One Big Wedding Party

By 1775, the major gaps between Spain's settlements in California became evident. The 200 miles that stretched from San Luis Obispo to San Gabriel, for example, were totally empty. California's then-governor, Felipe de Neve, decided to take action and decreed that a presidio be placed in the area now known as Santa Barbara and a pueblo constructed in present-day Los Angeles.

De Neve selected a group of 44 settlers from the Mexican states of Sonora and Sinaloa to travel to the future site of Los Angeles and create a community called El Pueblo de Nuestra Señora la Reina de los Ángeles, or "The Town of Our Lady the Queen of the Angels." While the group was mostly made up of Mestizo, Indigenous, and African members, two white Spaniards joined them. Half of them were children, and the group consisted entirely of married couples and families.
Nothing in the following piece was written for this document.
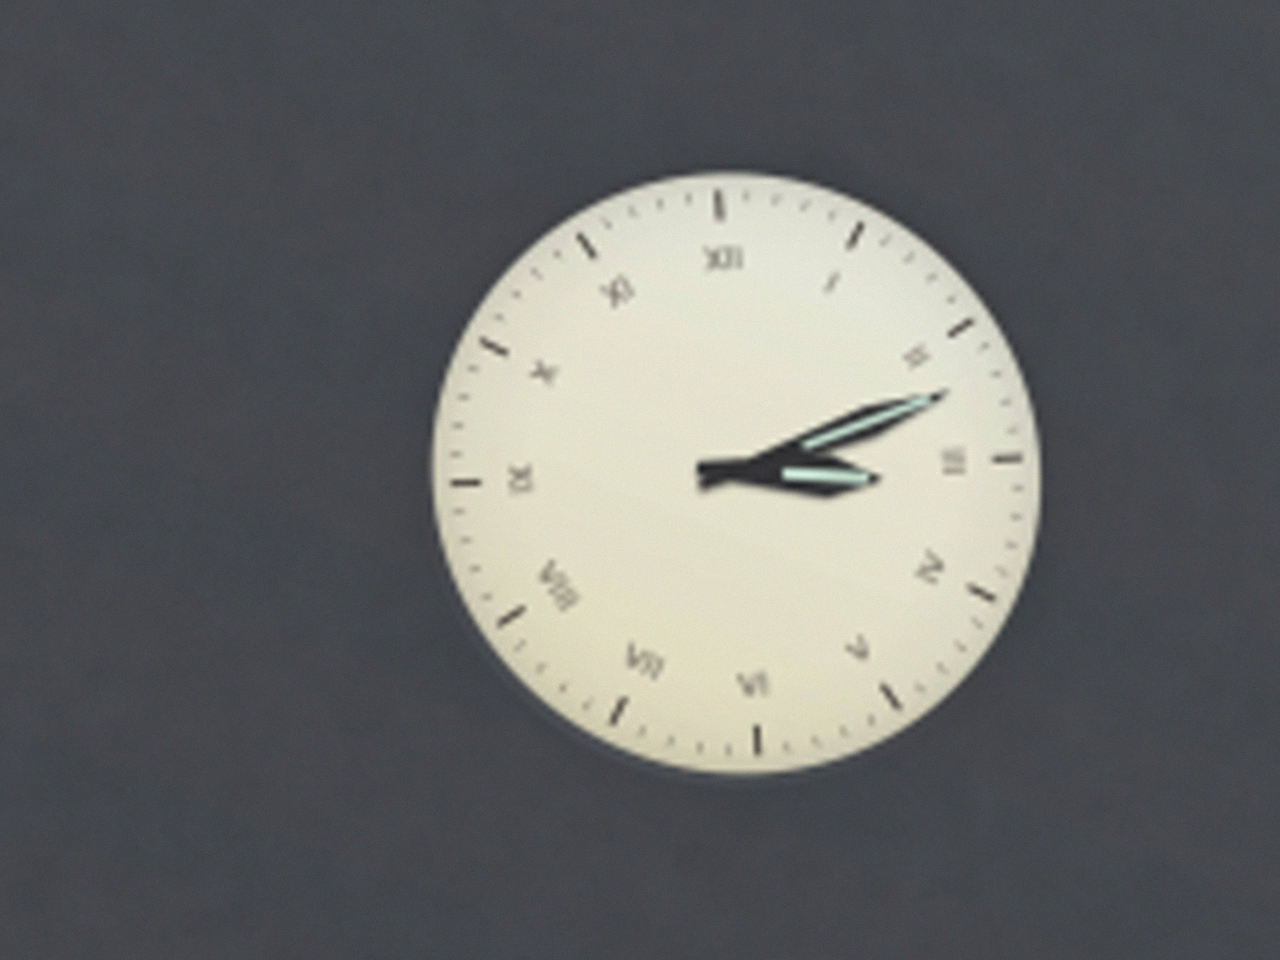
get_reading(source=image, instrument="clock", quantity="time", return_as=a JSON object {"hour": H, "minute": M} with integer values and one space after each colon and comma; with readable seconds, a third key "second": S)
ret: {"hour": 3, "minute": 12}
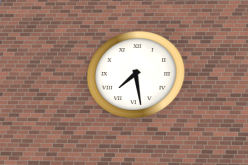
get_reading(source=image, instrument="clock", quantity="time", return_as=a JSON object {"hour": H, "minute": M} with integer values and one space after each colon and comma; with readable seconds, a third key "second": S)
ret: {"hour": 7, "minute": 28}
After meeting in Alamos to get supplies, horses, and clothing, the group's few single people got married almost as an afterthought, as if it was just another box to check off before beginning the journey. Growing the settlement was important, and that meant lots of children, which meant lots of marriage. As culturally diverse as the group was, indigenous women who were baptized were married to indigenous men who spoke the same language and had similar backgrounds, while men and women of Spanish heritage were bound in their own unions.